Work required: Copy exactly the lines of the records below, and only those lines, beginning with the line that contains "(colorectal) stained for" and ending with the line that contains "immunohistochemical stain labels".

Information shown:
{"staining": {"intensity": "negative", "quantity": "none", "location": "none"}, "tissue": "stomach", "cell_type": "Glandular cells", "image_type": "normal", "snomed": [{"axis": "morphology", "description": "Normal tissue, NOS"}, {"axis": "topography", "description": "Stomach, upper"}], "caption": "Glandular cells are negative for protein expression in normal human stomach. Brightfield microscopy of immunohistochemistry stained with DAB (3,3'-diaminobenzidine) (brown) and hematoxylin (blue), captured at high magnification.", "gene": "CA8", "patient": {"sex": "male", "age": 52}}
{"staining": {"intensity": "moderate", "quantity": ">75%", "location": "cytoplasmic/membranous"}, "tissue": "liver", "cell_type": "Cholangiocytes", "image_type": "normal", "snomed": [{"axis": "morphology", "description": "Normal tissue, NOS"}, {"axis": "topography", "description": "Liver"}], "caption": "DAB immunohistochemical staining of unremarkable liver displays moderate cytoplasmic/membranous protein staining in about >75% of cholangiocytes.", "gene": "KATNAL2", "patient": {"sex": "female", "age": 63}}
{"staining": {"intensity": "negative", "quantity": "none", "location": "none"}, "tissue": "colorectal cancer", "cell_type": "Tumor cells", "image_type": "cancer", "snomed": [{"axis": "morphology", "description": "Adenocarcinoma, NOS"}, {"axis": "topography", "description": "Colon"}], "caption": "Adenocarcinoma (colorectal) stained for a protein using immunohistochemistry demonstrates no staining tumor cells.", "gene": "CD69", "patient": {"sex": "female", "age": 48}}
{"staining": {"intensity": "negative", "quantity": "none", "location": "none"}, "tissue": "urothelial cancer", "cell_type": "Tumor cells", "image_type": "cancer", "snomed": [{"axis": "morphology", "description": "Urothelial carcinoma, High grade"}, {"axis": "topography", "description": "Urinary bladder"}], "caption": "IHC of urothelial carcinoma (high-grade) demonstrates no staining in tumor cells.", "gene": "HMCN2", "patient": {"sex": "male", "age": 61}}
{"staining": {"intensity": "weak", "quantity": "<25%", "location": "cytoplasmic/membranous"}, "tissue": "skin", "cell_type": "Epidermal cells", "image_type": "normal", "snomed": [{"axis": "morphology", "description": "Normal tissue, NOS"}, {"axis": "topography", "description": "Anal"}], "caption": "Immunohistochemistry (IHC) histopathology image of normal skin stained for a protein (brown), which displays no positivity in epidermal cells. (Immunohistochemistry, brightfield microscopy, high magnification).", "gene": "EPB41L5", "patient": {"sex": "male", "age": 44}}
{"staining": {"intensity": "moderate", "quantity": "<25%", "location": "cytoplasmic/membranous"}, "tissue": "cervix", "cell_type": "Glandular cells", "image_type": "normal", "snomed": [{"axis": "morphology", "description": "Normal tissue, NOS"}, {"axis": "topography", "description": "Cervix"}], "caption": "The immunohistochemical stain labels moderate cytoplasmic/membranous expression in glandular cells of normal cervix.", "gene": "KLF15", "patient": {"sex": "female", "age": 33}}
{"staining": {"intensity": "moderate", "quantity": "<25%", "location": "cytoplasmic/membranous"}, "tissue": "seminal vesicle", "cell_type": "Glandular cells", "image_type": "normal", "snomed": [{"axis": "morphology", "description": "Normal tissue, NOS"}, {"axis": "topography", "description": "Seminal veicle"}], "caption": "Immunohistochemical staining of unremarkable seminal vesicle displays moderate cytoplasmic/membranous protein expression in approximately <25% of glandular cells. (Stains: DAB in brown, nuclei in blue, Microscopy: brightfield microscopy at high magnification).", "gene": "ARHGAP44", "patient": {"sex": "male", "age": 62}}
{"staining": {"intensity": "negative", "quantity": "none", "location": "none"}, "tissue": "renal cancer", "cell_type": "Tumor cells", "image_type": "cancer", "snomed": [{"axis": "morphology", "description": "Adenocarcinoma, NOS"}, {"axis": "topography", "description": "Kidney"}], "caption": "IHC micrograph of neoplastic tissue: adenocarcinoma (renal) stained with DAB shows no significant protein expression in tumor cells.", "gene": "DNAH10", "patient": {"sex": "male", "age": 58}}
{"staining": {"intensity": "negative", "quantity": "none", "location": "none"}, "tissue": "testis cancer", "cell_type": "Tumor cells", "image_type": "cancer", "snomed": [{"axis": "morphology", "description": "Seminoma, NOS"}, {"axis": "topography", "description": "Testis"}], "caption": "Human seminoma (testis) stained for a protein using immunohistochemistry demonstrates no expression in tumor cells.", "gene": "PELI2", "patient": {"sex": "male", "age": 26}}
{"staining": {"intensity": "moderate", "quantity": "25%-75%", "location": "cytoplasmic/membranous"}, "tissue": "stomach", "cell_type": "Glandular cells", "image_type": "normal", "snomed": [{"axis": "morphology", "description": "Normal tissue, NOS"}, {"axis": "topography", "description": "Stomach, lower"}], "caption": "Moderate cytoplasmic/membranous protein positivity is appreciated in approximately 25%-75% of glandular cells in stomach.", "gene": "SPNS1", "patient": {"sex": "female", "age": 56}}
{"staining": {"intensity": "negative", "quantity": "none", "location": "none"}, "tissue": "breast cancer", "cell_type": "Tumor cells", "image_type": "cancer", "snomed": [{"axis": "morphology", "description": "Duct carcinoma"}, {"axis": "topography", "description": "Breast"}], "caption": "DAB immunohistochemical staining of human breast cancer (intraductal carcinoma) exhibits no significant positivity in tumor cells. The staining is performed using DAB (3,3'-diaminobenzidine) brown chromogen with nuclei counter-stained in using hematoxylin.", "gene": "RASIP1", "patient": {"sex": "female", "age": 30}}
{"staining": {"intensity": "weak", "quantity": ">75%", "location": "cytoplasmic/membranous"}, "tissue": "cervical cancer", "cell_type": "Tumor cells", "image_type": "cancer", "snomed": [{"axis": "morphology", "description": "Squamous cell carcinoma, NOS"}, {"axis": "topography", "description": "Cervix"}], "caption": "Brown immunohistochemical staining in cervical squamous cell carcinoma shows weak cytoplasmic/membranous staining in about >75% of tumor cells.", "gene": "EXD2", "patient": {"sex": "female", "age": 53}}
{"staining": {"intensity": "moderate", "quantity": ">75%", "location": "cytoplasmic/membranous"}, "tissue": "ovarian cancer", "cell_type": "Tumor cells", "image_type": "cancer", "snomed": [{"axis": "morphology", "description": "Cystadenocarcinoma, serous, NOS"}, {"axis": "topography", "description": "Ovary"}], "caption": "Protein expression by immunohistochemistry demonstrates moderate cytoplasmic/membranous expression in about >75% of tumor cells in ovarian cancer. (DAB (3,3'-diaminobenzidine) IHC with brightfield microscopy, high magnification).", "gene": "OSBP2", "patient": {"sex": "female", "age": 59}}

Output below:
{"staining": {"intensity": "negative", "quantity": "none", "location": "none"}, "tissue": "colorectal cancer", "cell_type": "Tumor cells", "image_type": "cancer", "snomed": [{"axis": "morphology", "description": "Adenocarcinoma, NOS"}, {"axis": "topography", "description": "Colon"}], "caption": "Adenocarcinoma (colorectal) stained for a protein using immunohistochemistry demonstrates no staining tumor cells.", "gene": "CD69", "patient": {"sex": "female", "age": 48}}
{"staining": {"intensity": "negative", "quantity": "none", "location": "none"}, "tissue": "urothelial cancer", "cell_type": "Tumor cells", "image_type": "cancer", "snomed": [{"axis": "morphology", "description": "Urothelial carcinoma, High grade"}, {"axis": "topography", "description": "Urinary bladder"}], "caption": "IHC of urothelial carcinoma (high-grade) demonstrates no staining in tumor cells.", "gene": "HMCN2", "patient": {"sex": "male", "age": 61}}
{"staining": {"intensity": "weak", "quantity": "<25%", "location": "cytoplasmic/membranous"}, "tissue": "skin", "cell_type": "Epidermal cells", "image_type": "normal", "snomed": [{"axis": "morphology", "description": "Normal tissue, NOS"}, {"axis": "topography", "description": "Anal"}], "caption": "Immunohistochemistry (IHC) histopathology image of normal skin stained for a protein (brown), which displays no positivity in epidermal cells. (Immunohistochemistry, brightfield microscopy, high magnification).", "gene": "EPB41L5", "patient": {"sex": "male", "age": 44}}
{"staining": {"intensity": "moderate", "quantity": "<25%", "location": "cytoplasmic/membranous"}, "tissue": "cervix", "cell_type": "Glandular cells", "image_type": "normal", "snomed": [{"axis": "morphology", "description": "Normal tissue, NOS"}, {"axis": "topography", "description": "Cervix"}], "caption": "The immunohistochemical stain labels moderate cytoplasmic/membranous expression in glandular cells of normal cervix.", "gene": "KLF15", "patient": {"sex": "female", "age": 33}}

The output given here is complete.